What are artificial sweeteners?
artificial sweeteners It is an alternative to sugar to sweeten foods and drinks. It is made from chemical and natural materials, and has fewer calories compared to sugar.
Many people use artificial sweeteners weight lossControl blood sugar and reduce sugar intake.
according to British Medical JournalstudyMore than 23,000 products worldwide contain artificial sweeteners.
but, Health Canada It regulates the use of sugar substitutes and considers them safe for most people.
What do Canadian experts say about the study?
Dr. Mark Rowell, President Canadian Cardiovascular AssociationTells Yahoo Canada That while the study raises a very important public health question, the conclusions are not supported by the data.
“I think the conclusions are exaggerated. This is an observational study, which means that researchers are looking at links. They are associations, not causation,” he explains. “If someone is going to drink Pepsi versus Diet Pepsi or vice versa, I don’t think this study changes much. That doesn’t provide enough scientifically backed conclusions to change.”
Roel also points out a limitation of the study: the fact that pre-existing diabetes patients were excluded.
According to a cardiovascular expert, many participants at age 42 may have “silent diabetes,” meaning they haven’t been diagnosed with the disease yet and will be later in life.
“You see a group of the population at risk that has not been accounted for,” he adds. “We know that people with diabetes or prediabetes are at high risk of cardiovascular disease. They may have changed their behaviour, including the intake of artificial sweeteners, based on their knowledge of this risk.”
Improve cardiovascular health
Participants in British Medical Journal The study that consumed large amounts of artificial sweeteners was younger, had a higher body mass index, were more likely to smoke and were less physically active. They also consumed high amounts of sodium, red and processed meat as well as dairy products, and they consumed less fruits and vegetables.
When it comes to cardiovascular health, Roel says there are lifestyle changes he might recommend to reduce a person’s risk of heart disease.
Recommendations include a Mediterranean diet, which includes fruits, vegetables, beans, nuts, whole grains, lean poultry and fish. It is also recommended to reduce alcohol consumption and avoid smoking and physical activity.

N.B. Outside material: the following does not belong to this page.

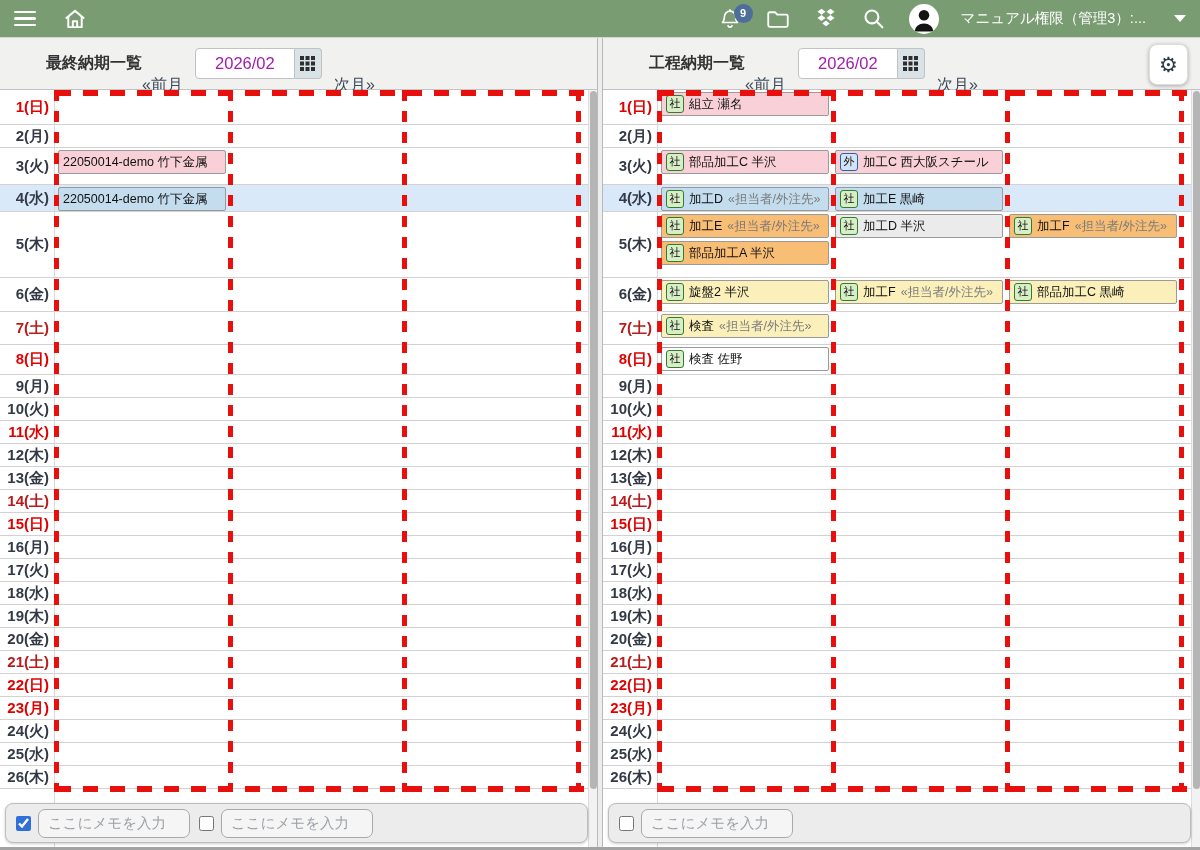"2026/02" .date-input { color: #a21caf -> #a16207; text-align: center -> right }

“All sweets should be cut back as much as possible, whether they are artificial sweeteners or non-artificial sweeteners,” Roel shares. “However, if you’re in an area with a significant level of sweetened beverage consumption, well, I don’t think that reveals the small impact that artificial sweeteners might have in reducing obesity and cardiovascular complications in the long-term going on.”
Canadian Heart and Stroke Foundation Heart health tips It also suggests maintaining a healthy weight and managing stress to prevent early heart disease.